Model Penal Code § 223.4.
First-degree stalking (of all three types) poses more risk of injury than many of the above-listed forms of extortion. To be guilty of extortion under the Model Penal Code definition, one only needs to obtain the victim's property and threaten the victim on one occasion with some type of harm, physical or non-physical. The victim in that instance knows that the extortioner is after property and that harm may be avoided by handing over that property. However, in the case of first-degree stalking, before any threat is ever made, the stalker has already accosted the victim with an intentional course of conduct severe enough to cause substantial mental distress. It is only after the stalker has engaged in this conduct that the stalker makes a threat with the intent to place that same victim in reasonable fear of a death, serious physical injury, or non-consensual touching of a sexual or intimate area of the body. Although a victim of extortion may feel able to ameliorate the situation by giving up the desired property, the first-degree stalking victim has no such recourse. Similarly, while an extortioner may leave the victim alone once obtaining possession of the desired object, the first-degree stalker has already demonstrated the intent to torment the victim continuously. If an injurious confrontation is likely to result from a threat to expose embarrassing information about someone for the purpose of obtaining property, it is even more likely in the case of a threat sufficient to create a reasonable fear of death, physical injury or sexual contact that is made by a stalker intent on instilling fear in the victim.

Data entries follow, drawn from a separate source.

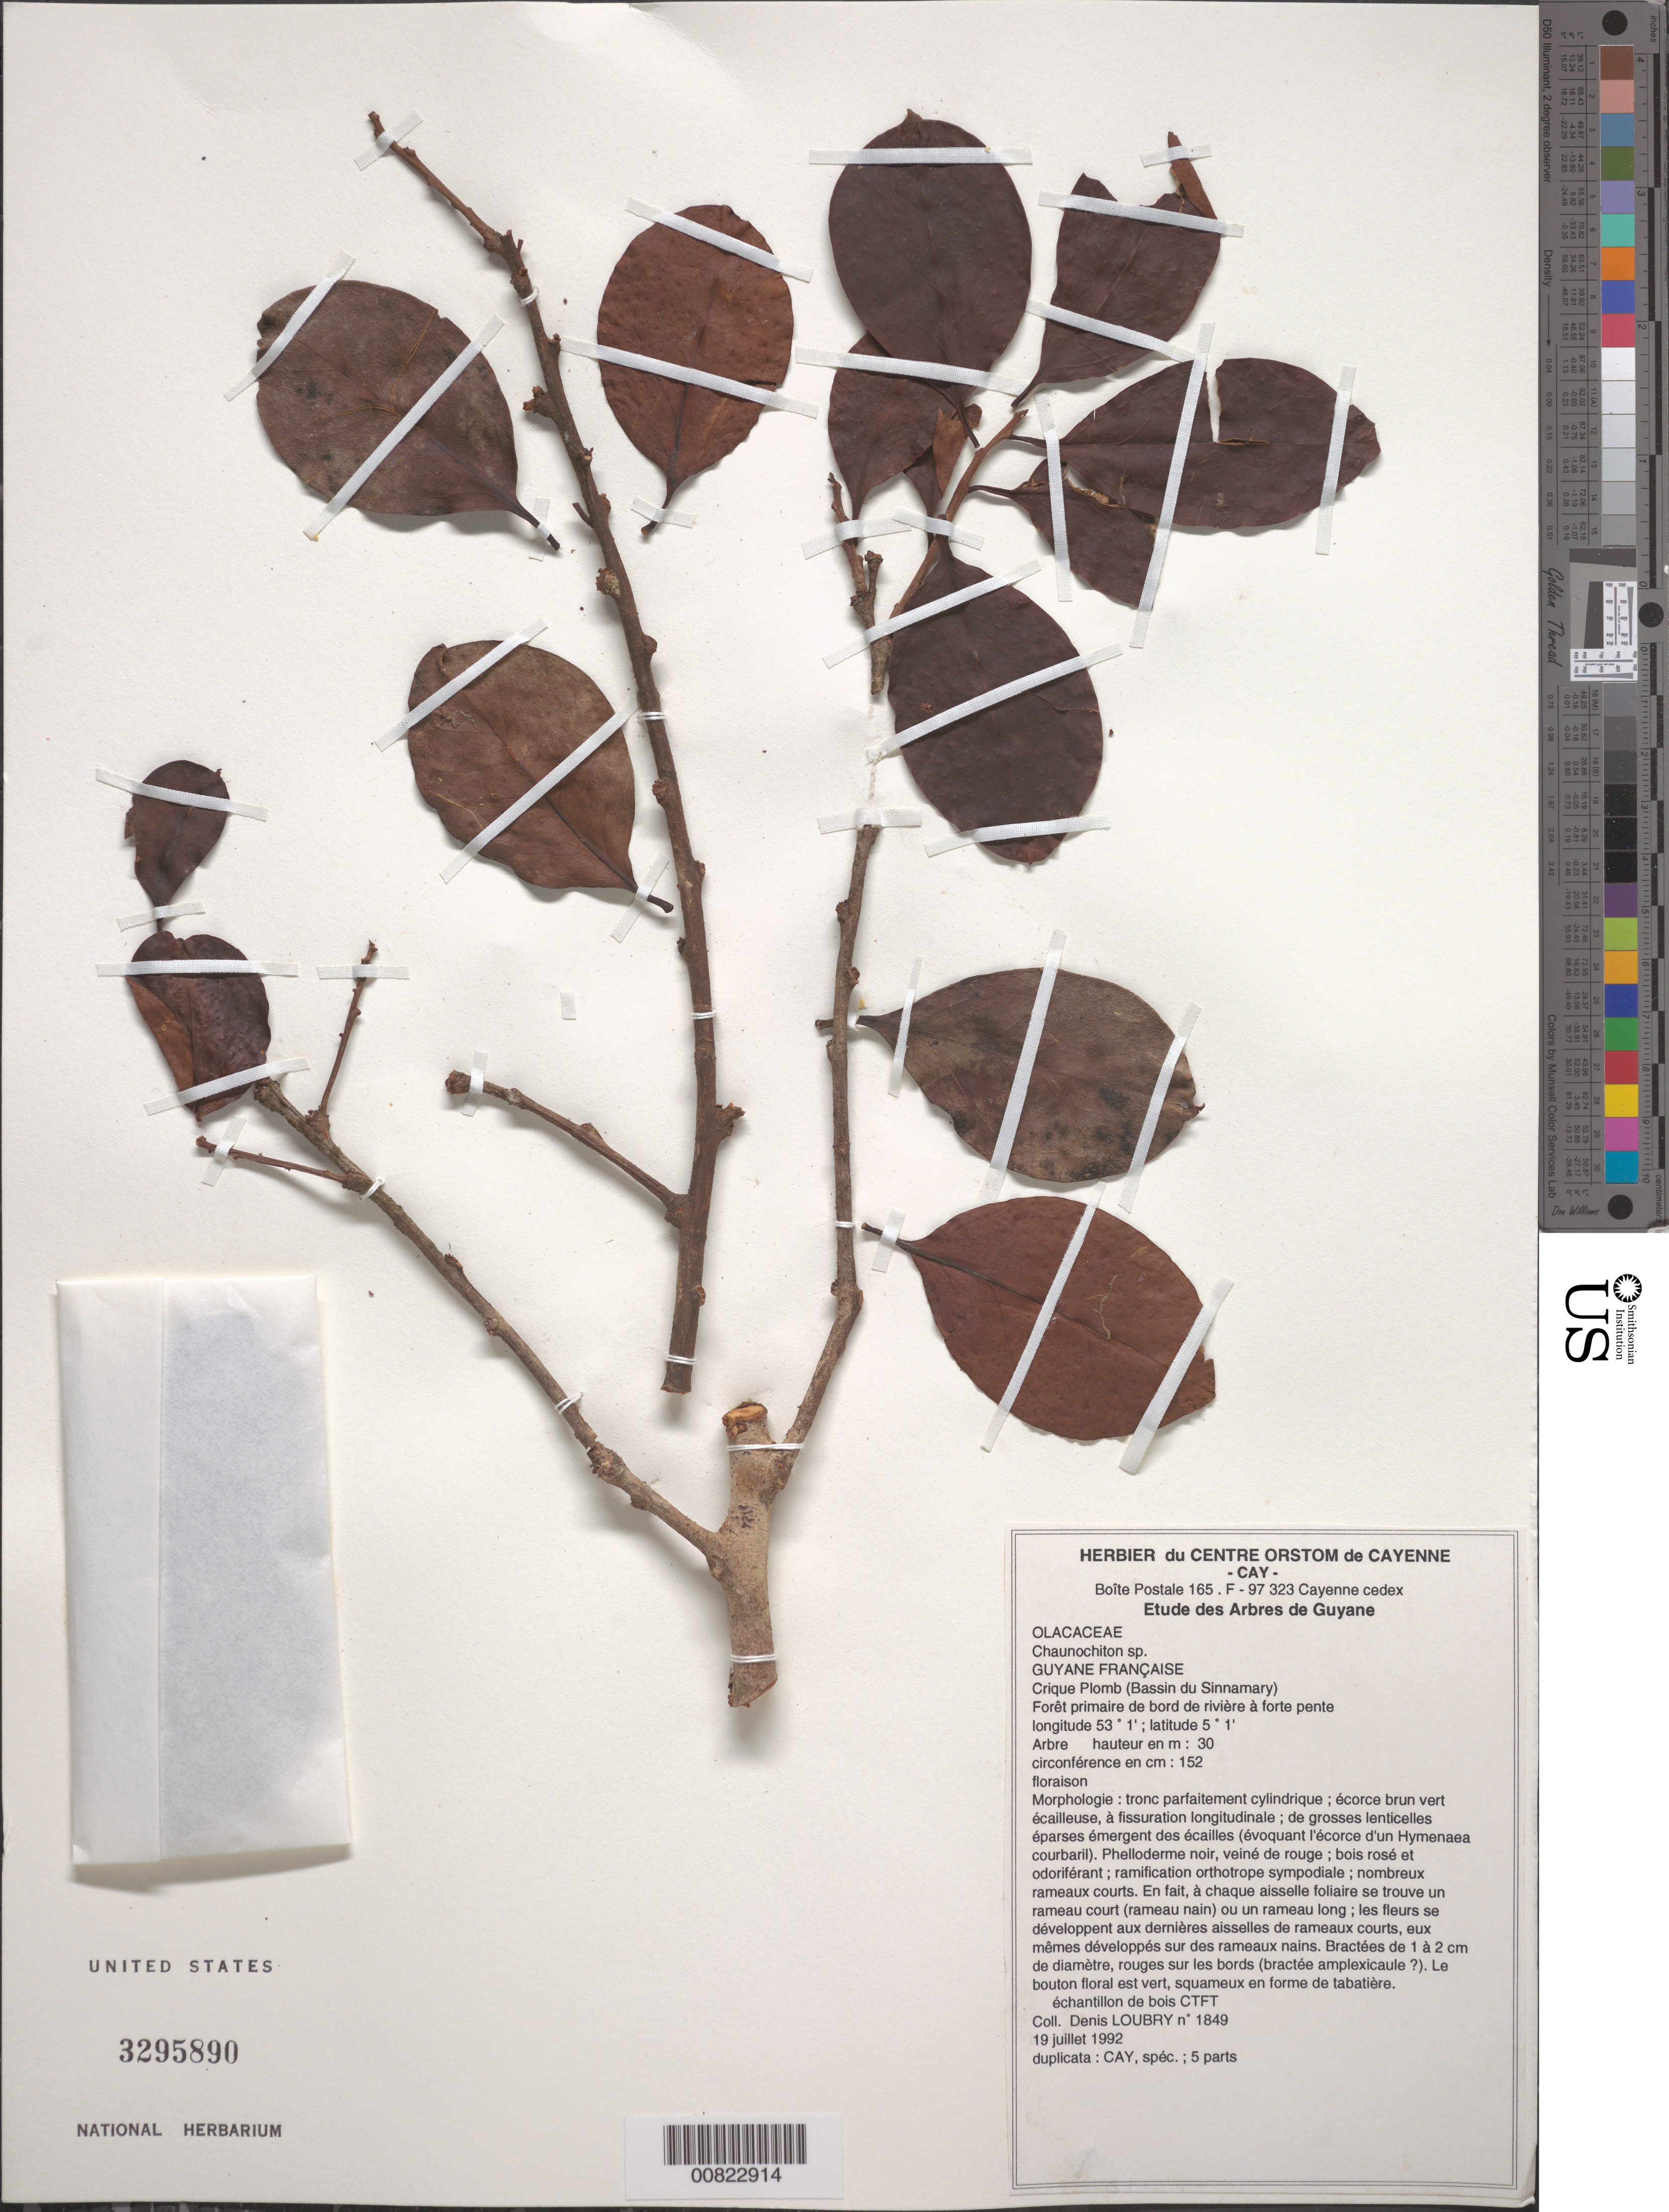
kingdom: Plantae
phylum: Tracheophyta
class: Magnoliopsida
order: Santalales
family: Aptandraceae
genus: Chaunochiton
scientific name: Chaunochiton sp.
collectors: D. Loubry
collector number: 1849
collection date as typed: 19-Jul-92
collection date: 1992-07-19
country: French Guiana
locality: Crique Plomb, Bassin du Sinnamary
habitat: Primary forest along river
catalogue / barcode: US 3295890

In sum, first-degree stalking under Kentucky law is the type of offense that by its nature poses a serious risk of physical injury to another. Even if one could imagine a hypothetical scenario of first-degree stalking where the risk of injury were not present, the combination of acts necessary for a conviction under Kentucky's first-degree stalking statute—1) intentionally and repeatedly performing acts that seriously alarm, annoy, intimidate, or harass another, serve no legitimate purpose, and would cause a reasonable person to suffer substantial mental distress; 2) threatening that same victim while intending to place the victim in reasonable fear of death, serious physical injury or sexual contact; and 3) committing the threats either with a deadly weapon or disregarding being the named party on an order of protection or criminal complaint filed by the victim, or having a previous conviction for conduct involving the victim—is not only purposeful and violent conduct, but also conduct of escalating aggression that makes it more likely that the individual, if in possession of a gun, would use that gun deliberately to harm a victim. See Begay, 553 U.S. at 145, 128 S.Ct. 1581. Based on the rationales in James,Begay, and Sykes, we hold that a violation of Kentucky's first-degree stalking statute is categorically a violent felony under the ACCA's residual clause. We affirm.